== Sayfa alıntısı
22 Eylül 2010 Çarşamba

Proje Risk Yönetimi ve Önemi

PROJE RİSK YÖNETİMİ VE ÖNEMİ

Yazan:M.Burak AKUSTA, PMP

Neden Proje Risk Yönetimi:

Günümüzde organizasyonlar varlıklarını, fırsatları değerlendirerek ve bu fırsatların avantajlarını ortaya çıkarak sürdürmektedirler. Dolayısı ile projeler yeni ve farklı şeyler ortaya koymak için üstlenilir. Bu durumda da risk faktörü projelerin kaçınılmaz bir parçası haline gelir. Yönetim seviyelerindeki kişiler çeşitli konularda uygun ve doğru kararlar vermekle yükümlüdürler. Bu kararların verilme aşamasında en ideal durum tam belirlilik (total certainty) durumudur. Yani tüm gerekli bilgiler hazırdır ve bu bilgilere dayanarak güvenle karar verilebilir. Ancak gerçek hayatta durum genelde bu şekilde olmaz. Çoğu kararlar elde tam veri olmaksızın ve belli bir seviyedeki belirsizlik altında verilir. Elde hiçbir verinin olmadığı durumlarda ise tam belirsizlik (total uncertainty) söz konusudur. Proje Risk Yönetimi tam belirlilik ile tam belirsizlik arasında bir yerde bulunmaktadır.

Proje risk yönetiminin temel hedefi, proje risklerini belirlemek ve bu risklere karşı ya bu risklerin oluşma olasılıklarını düşürücü ya da bu risklerden kaçınmayı sağlayıcı stratejiler geliştirmektir. Öte yandan proje risk yönetiminde, proje sayesinde çıkarılabilecek fırsatların oluşma olasılığını arttırıcı adımlar da atılmalıdır. Proje risk yönetimi, işlerin kötü gitmesi olasılığını ve oluşabilecek risklerin yapacağı net etkinin düşürülmesini sağlamaya yönelik planlamayı ve uygulamayı içermektedir. Bu işlem yapıcılık ve yaratıcılık isteyen bir işlemdir.
====
== Kaynak bilgisi
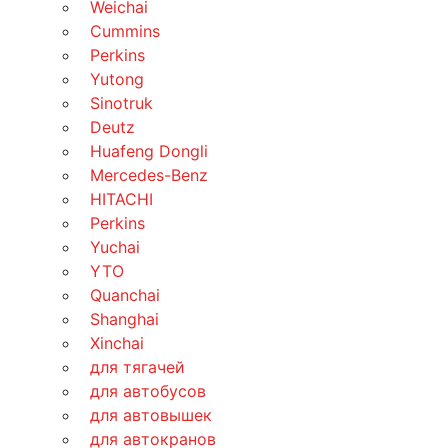
Weichai
Cummins
Perkins
Yutong
Sinotruk
Deutz
Huafeng Dongli
Mercedes-Benz
HITACHI
Perkins
Yuchai
YTO
Quanchai
Shanghai
Xinchai
для тягачей
для автобусов
для автовышек
для автокранов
====
- [İş emri 1]: Proje risk yönetimi yazısındaki "Ancak gerçek hayatta durum genelde bu şekilde olmaz." cümlesini İngilizceye çevirin.
- [İş emri 2]: Kayıtlardaki bütün satırları, "Perkins" yerine "PERKINS" koyarak ve geri kalan her şeyi aynen bırakarak yeniden yazın. Resimleri yanıta almayın.
Yazı ile kayıtlar birbirinden farklı kaynaklardan alınmıştır.

- [Beklenen yanıt 1]: However, in real life the situation is usually not like this.

- [Beklenen yanıt 2]:
Weichai
Cummins
PERKINS
Yutong
Sinotruk
Deutz
Huafeng Dongli
Mercedes-Benz
HITACHI
PERKINS
Yuchai
YTO
Quanchai
Shanghai
Xinchai
для тягачей
для автобусов
для автовышек
для автокранов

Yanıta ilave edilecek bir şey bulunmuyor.